*Exercise directions:*
Reproduce, without any change, the part of the listing below that begins with the line containing "order: Polypodiales" and ends with the line containing "collection date: 1885-05-15", both lines included. Give only those lines.
-------
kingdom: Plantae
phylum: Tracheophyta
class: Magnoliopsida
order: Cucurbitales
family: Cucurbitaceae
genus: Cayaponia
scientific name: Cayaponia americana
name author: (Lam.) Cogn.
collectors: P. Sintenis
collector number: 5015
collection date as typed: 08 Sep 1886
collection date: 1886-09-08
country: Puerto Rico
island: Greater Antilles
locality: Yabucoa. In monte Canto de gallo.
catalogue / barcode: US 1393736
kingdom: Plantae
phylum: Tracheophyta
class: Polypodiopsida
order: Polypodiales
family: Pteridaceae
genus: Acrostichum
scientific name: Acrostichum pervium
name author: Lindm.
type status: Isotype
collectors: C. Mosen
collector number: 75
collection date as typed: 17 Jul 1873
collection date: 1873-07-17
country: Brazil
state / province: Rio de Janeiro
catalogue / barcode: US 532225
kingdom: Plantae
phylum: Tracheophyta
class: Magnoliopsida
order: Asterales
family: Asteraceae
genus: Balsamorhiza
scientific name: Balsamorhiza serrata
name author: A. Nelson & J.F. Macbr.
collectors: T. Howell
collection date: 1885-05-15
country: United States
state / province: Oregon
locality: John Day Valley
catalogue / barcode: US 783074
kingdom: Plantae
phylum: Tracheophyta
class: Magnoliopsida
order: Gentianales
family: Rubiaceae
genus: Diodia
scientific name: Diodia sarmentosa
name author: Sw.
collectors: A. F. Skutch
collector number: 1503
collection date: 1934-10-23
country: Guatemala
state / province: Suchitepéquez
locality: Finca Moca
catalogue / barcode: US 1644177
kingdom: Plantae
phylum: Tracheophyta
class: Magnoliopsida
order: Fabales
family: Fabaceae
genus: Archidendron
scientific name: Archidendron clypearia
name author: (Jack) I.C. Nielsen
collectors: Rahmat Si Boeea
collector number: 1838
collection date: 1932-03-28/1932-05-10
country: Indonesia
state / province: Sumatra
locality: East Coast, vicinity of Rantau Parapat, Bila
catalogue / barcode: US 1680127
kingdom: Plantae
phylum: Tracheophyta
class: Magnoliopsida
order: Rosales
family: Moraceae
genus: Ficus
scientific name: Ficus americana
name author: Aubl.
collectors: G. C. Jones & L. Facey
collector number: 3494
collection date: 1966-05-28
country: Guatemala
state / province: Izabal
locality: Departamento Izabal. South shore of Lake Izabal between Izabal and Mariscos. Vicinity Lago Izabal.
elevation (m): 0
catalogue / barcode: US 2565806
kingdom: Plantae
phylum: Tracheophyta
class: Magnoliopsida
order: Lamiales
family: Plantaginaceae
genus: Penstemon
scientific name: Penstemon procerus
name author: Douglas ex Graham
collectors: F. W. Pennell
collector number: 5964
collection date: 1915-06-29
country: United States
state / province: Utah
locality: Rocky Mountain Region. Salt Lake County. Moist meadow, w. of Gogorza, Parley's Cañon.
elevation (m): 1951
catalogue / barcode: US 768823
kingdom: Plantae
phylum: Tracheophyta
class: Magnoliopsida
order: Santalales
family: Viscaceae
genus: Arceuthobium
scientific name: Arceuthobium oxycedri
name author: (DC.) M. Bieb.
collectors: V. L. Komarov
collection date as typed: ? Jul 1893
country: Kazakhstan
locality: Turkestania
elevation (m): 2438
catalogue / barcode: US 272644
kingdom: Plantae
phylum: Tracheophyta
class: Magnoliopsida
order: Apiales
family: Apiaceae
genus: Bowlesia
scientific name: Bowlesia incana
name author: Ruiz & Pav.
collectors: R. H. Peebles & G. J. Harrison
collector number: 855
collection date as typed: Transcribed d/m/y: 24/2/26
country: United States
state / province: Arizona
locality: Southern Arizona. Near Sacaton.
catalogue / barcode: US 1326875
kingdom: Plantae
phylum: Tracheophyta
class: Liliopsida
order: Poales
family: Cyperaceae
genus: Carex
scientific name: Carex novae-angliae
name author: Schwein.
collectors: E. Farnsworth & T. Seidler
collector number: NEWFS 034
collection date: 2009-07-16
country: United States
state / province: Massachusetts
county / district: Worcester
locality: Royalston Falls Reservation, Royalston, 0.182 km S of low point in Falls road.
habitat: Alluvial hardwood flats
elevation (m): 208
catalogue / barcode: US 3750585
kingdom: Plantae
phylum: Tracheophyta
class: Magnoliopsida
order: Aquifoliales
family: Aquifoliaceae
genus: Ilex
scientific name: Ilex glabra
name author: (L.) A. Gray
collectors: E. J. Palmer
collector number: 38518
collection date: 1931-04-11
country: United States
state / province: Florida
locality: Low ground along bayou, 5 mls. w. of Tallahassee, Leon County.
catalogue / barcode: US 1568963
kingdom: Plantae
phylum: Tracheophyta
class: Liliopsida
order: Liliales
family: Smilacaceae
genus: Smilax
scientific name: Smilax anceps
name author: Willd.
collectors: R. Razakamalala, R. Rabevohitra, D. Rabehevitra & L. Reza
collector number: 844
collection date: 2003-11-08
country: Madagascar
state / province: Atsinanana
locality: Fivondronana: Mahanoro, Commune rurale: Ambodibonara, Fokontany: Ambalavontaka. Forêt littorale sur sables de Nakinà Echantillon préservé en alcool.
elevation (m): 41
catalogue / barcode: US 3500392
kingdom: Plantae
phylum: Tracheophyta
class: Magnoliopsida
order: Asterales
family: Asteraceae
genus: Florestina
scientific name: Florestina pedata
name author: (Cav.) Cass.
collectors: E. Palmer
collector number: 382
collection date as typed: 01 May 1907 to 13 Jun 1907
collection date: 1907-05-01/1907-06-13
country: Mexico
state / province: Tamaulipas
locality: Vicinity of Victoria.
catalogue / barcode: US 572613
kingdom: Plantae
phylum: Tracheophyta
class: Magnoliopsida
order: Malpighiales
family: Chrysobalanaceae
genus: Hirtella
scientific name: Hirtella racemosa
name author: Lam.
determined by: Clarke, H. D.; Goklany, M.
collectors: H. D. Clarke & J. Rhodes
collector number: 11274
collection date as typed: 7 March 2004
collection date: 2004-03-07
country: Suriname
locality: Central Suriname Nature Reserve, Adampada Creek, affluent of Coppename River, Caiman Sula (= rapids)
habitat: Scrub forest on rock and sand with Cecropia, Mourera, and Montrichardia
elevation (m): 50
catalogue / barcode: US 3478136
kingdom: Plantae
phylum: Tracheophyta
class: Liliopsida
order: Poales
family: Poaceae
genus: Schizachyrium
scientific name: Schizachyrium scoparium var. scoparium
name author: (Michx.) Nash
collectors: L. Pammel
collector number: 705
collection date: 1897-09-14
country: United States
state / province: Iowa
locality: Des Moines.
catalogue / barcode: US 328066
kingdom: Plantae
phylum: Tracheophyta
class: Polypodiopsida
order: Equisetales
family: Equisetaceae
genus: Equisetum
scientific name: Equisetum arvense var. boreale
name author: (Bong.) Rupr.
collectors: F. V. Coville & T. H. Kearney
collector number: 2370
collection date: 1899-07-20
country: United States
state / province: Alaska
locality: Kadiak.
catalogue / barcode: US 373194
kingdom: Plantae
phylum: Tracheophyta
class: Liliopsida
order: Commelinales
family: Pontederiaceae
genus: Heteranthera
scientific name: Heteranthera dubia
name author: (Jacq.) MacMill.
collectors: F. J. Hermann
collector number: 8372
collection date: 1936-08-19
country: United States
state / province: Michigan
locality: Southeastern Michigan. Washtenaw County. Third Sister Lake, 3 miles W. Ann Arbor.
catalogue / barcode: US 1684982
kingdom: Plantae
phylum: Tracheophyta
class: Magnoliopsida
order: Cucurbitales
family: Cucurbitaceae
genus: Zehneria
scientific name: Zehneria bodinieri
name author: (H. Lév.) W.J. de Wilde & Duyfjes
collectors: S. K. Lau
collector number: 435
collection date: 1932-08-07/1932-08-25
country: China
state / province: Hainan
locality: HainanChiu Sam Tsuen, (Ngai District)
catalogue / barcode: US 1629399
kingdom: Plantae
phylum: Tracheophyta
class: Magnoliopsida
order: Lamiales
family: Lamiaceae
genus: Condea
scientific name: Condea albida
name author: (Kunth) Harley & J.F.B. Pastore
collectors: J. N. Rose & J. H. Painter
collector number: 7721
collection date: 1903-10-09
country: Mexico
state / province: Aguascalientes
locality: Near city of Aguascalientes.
-------
*Answer:*
order: Polypodiales
family: Pteridaceae
genus: Acrostichum
scientific name: Acrostichum pervium
name author: Lindm.
type status: Isotype
collectors: C. Mosen
collector number: 75
collection date as typed: 17 Jul 1873
collection date: 1873-07-17
country: Brazil
state / province: Rio de Janeiro
catalogue / barcode: US 532225
kingdom: Plantae
phylum: Tracheophyta
class: Magnoliopsida
order: Asterales
family: Asteraceae
genus: Balsamorhiza
scientific name: Balsamorhiza serrata
name author: A. Nelson & J.F. Macbr.
collectors: T. Howell
collection date: 1885-05-15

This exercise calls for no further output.